Le Parquet général minimise la gravité du vol commis vendredi dans les locaux de la Cour d’Alger

Le Parquet général minimise la gravité du vol commis vendredi dans les locaux de la Cour d’Alger

Karam Kara-Békir, Maghreb Emergent, 2 avril 2013

Le Procureur général près la Cour d’Alger, Belkacem Zeghmati, a réagi quatre jours après le vol commis vendredi, selon le quotidien El Khabar, dans le siège de cette juridiction. L’auteur du vol, explique-t-il, a agi seul « sans aucune complicité interne ou externe ». A l’en croire ni les réseaux informatiques de la Cour ni sa base de données » n’ont subi de dommages. Aucune indication n’a été donnée sur les dossiers que cet individu entendait détruire ou dérober.

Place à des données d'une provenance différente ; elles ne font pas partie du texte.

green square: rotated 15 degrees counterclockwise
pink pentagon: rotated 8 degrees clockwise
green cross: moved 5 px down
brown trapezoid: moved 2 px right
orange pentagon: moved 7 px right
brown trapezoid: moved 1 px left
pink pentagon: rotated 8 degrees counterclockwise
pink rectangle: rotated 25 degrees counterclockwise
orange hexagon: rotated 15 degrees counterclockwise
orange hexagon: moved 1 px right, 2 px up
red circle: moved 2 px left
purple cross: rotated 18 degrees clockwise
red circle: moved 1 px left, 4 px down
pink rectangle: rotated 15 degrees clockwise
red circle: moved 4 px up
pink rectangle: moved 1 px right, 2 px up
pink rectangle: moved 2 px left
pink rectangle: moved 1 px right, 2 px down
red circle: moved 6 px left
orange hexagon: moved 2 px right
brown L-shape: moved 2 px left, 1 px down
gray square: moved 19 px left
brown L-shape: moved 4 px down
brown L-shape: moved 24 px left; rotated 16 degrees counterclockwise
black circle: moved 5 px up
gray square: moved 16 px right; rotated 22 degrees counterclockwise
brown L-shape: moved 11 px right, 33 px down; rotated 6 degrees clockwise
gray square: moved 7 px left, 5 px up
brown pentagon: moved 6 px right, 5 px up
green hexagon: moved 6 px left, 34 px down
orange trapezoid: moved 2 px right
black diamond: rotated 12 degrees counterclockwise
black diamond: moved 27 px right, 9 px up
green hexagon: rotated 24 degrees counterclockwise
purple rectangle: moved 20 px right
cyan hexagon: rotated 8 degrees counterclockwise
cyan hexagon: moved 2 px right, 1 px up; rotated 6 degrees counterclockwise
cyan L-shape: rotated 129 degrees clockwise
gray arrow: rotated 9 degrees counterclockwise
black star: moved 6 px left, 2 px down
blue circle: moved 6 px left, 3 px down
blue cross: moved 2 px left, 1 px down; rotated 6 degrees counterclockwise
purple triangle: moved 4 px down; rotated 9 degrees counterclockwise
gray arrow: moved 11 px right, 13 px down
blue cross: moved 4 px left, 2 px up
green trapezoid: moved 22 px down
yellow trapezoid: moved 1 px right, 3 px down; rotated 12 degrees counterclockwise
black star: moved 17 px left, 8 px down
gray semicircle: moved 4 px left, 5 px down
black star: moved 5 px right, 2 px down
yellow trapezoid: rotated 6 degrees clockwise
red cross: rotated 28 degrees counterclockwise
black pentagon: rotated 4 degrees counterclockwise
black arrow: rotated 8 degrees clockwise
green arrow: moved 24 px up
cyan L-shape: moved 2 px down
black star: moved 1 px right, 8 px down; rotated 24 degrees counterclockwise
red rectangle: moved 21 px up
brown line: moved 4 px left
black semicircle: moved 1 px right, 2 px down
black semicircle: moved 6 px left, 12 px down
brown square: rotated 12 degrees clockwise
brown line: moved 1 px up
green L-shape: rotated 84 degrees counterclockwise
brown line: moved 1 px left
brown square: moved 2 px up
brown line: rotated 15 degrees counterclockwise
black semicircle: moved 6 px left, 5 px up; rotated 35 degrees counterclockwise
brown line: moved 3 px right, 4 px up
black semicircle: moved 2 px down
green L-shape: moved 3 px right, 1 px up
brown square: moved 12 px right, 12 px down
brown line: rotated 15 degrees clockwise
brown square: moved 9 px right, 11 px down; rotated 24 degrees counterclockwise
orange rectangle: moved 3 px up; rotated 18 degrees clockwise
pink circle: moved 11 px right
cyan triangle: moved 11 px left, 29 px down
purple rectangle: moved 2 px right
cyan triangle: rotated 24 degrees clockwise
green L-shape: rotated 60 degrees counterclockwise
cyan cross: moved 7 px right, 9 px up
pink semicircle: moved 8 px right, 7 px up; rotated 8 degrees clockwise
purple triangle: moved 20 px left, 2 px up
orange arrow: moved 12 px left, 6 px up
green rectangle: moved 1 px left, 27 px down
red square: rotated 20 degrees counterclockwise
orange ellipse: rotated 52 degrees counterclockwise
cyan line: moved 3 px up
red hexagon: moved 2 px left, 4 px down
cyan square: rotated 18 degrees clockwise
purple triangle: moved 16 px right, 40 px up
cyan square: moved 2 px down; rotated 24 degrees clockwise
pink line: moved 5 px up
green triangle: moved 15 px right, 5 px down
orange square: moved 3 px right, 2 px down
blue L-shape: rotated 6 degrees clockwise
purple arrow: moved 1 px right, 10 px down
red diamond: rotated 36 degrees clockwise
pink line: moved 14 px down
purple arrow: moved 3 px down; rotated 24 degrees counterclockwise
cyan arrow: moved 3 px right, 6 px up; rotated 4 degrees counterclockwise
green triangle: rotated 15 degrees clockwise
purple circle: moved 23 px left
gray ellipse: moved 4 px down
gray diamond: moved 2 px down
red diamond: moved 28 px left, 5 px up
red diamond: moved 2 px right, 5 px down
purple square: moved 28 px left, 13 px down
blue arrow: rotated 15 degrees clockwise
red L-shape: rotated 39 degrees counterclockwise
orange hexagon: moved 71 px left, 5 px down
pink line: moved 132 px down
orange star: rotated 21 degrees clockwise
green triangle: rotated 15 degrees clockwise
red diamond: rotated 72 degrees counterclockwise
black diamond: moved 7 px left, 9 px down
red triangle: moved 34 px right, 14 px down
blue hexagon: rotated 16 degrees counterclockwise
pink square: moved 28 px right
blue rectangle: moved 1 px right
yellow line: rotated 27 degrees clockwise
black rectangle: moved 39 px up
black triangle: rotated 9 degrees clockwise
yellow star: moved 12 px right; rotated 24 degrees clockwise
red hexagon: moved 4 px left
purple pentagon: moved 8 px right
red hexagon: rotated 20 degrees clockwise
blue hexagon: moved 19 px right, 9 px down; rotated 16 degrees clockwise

Dans un communiqué rendu public aujourd’hui et rapporté par l’APS, le procureur général près la Cour d’Alger, Belkacem Zeghmati, a précisé que l’auteur du vol qui a eu lieu vendredi dernier à l’intérieur du siège de cette juridiction est un certain « B.Y », âgé de 35 ans demeurant à Hussein Dey (Alger) agissant seul « sans aucune complicité interne ou externe ».

Le communiqué ajoute que cet individu, « multirécidiviste condamné pour des faits similaires », a été identifié et arrêté dimanche dernier par les éléments de la police judiciaire. Il n’a pas précisé ce qui a été volé tout en apportant un « démenti catégorique » quant « aux allégations faisant état de la disparition, de la dissipation ou de la détérioration de dossiers de procédure ». « Contrairement à ce qui a été rapporté comme informations quant à un éventuel sabotage des installations et des réseaux informatiques de la Cour, ces derniers n’ont été nullement atteints et sont opérationnels à 100% », a-t-il assuré. « Il en est de même de la base de données qui n’a été nullement touchée », a précisé Belkacem Zeghmati.

« Silence pour cause d’enquête »

Le quotidien arabophone El-Khabar avait rapporté samedi dernier qu’un groupe d’individus non identifiés s’était introduit vendredi dans les locaux de la Cour d’Alger, pour voler et détruire sa base de données. Le journal avait précisé que les auteurs du vol avaient dérobé des documents « de grande importance » liés aux scandales de corruption sur lesquels ont enquêté les agents du Département du renseignement et de la sécurité (DRS, renseignements militaires).

« L’intrusion au siège de la Cour d’Alger dans la nuit du 28 au 29 mars 2013 a soulevé, à juste titre, la préoccupation de l’opinion publique nationale suite à ce qui a été rapporté comme informations, par certains organes nationaux de presse, relativement aux faits tout en se posant des questions quant à la réalité et aux causes de ce qui s’est passé, reprochant ainsi aux autorités publiques leur silence », a indiqué le communiqué du Procureur général, estimant que ces réactions sont « tout à fait justifiées et légitimes en raison du droit du citoyen à l’information ». L’absence de communication de la part du parquet général, a-t-il justifié, « était dictée par des impératifs liés à l’enquête préliminaire ordonnée par le ministère public le jour même des faits ».